I tried to fix this by adding time.sleep(60) but the errors still happened. When I made this script yesterday, I was able to run it with a list of up to 1500 characters with no errors. Could someone please help me with this? Thanks.


Solution

  • That's completely normal behavior expected. as that's related to Chicken-Egg Issue.

    Imagine that you open the Firefox browser and then you open google.com, And then you close it and repeat the circle!

    That's count as a DDOS attack and all modern servers will block your requests and flag your IP as that's really hurting their bandwidth!

    The logical and right approach is to use the same session instead of keep creating multiple sessions. As that's will not be shown under TCP-Syn Flood Flag. Check Legal tcp-flags.

    On the other side, you really need to use Context-Manager instead of keep remember your variables.

    Example:

    output = open("out.txt", "a", encoding="utf-8")
    output.close()
    

    Can be handled via With as below:

    with open('out.txt', 'w', newline='', encoding='utf-8') as output:
        # here you can do your operation.
    

    and once you be out the with then your file will be closed automatically!

    Also, consider using the new format string instead of the old

    url = "https://wugniu.com/search?char=%s&table=wenzhou" % char
    

    Can be:

    "https://wugniu.com/search?char={}&table=wenzhou".format(char)
    

    I'll not use a professional code here, I've made it simple for you to can understand the concept.

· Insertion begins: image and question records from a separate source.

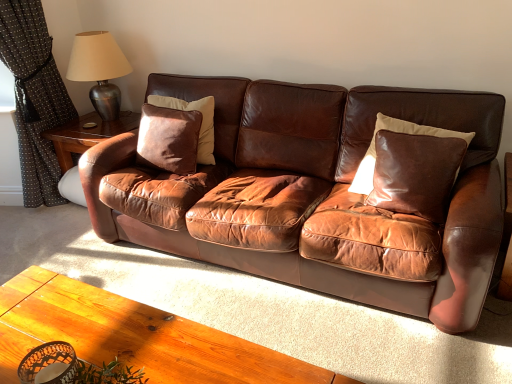
The image size is (512, 384). Describe the element at coordinates (396, 132) in the screenshot. I see `shiny brown leather pillow at right, acting as the first pillow starting from the right` at that location.

Measure the distance between point (332, 128) and camera.

Point (332, 128) and camera are 2.44 meters apart.

Identify the location of metallic silver table lamp at upper left. (99, 70).

Measure the distance between black dotted fabric at left and camera.

The distance of black dotted fabric at left from camera is 2.60 meters.

In order to face suede-like brown pillow at center-left, acting as the 1th pillow starting from the left, should I rotate leftwards or rightwards?

Rotate left and turn 11.551 degrees.

You are a GUI agent. You are given a task and a screenshot of the screen. Output one action in this format:
    pyautogui.click(x=<x>, y=<y>)
    Task: Click on the shiny brown leather pillow at right, which ranks as the 2th pillow in left-to-right order
    The width and height of the screenshot is (512, 384).
    Given the screenshot: What is the action you would take?
    pyautogui.click(x=396, y=132)

Does brown leather couch at center turn towards suede-like brown pillow at center-left, which is the 2th pillow in right-to-left order?

Yes, brown leather couch at center is oriented towards suede-like brown pillow at center-left, which is the 2th pillow in right-to-left order.

Can you confirm if brown leather couch at center is bigger than suede-like brown pillow at center-left, acting as the 1th pillow starting from the left?

Yes, brown leather couch at center is bigger than suede-like brown pillow at center-left, acting as the 1th pillow starting from the left.

Where is `studio couch in front of the suede-like brown pillow at center-left, acting as the 1th pillow starting from the left`? This screenshot has height=384, width=512. studio couch in front of the suede-like brown pillow at center-left, acting as the 1th pillow starting from the left is located at coordinates (311, 195).

Is the depth of brown leather couch at center less than that of suede-like brown pillow at center-left, which is the 2th pillow in right-to-left order?

Yes.

Is metallic silver table lamp at upper left positioned far away from shiny brown leather pillow at right, acting as the first pillow starting from the right?

Yes.

Is metallic silver table lamp at upper left looking in the opposite direction of shiny brown leather pillow at right, acting as the first pillow starting from the right?

No, metallic silver table lamp at upper left's orientation is not away from shiny brown leather pillow at right, acting as the first pillow starting from the right.

Which is correct: metallic silver table lamp at upper left is inside shiny brown leather pillow at right, which ranks as the 2th pillow in left-to-right order, or outside of it?

metallic silver table lamp at upper left lies outside shiny brown leather pillow at right, which ranks as the 2th pillow in left-to-right order.

Is metallic silver table lamp at upper left to the left or to the right of shiny brown leather pillow at right, acting as the first pillow starting from the right, in the image?

From the image, it's evident that metallic silver table lamp at upper left is to the left of shiny brown leather pillow at right, acting as the first pillow starting from the right.

Between point (362, 167) and point (92, 34), which one is positioned in front?

Positioned in front is point (362, 167).

Is shiny brown leather pillow at right, acting as the first pillow starting from the right, completely or partially outside of metallic silver table lamp at upper left?

Absolutely, shiny brown leather pillow at right, acting as the first pillow starting from the right, is external to metallic silver table lamp at upper left.

From the image's perspective, is shiny brown leather pillow at right, acting as the first pillow starting from the right, under metallic silver table lamp at upper left?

    Pay attention to how I picked up the desired element and how I wrote it to the file. and the difference speed from lxml and html.parser can be found here

    import requests
    from bs4 import BeautifulSoup
    import urllib3
    
    urllib3.disable_warnings()
    
    
    def main(url, chars):
        with open('result.txt', 'w', newline='', encoding='utf-8') as f, requests.Session() as req:
            req.verify = False
            for char in chars:
                print(f"Extracting {char}")
                r = req.get(url.format(char))
                soup = BeautifulSoup(r.text, 'lxml')
                target = [x['id'][2:] for x in soup.select('audio[id^="0-"]')]
                print(target)
                f.write(f'{char}\n{str(target)}\n')
    
    
    if __name__ == "__main__":
        chars = ['核']
        main('https://wugniu.com/search?char={}&table=wenzhou', chars)
    

    Also as to follow the Python Dry Principle You can set req.verify = False instead of keep setting verify = False on each request.

    Next Step: You should take a look at Threading or AsyncProgrammingg in order to enhance your code operation time as in real-world projects we aren't using a normal for loop (count as really slow) while you can send a bunch of URLs and wait for a response.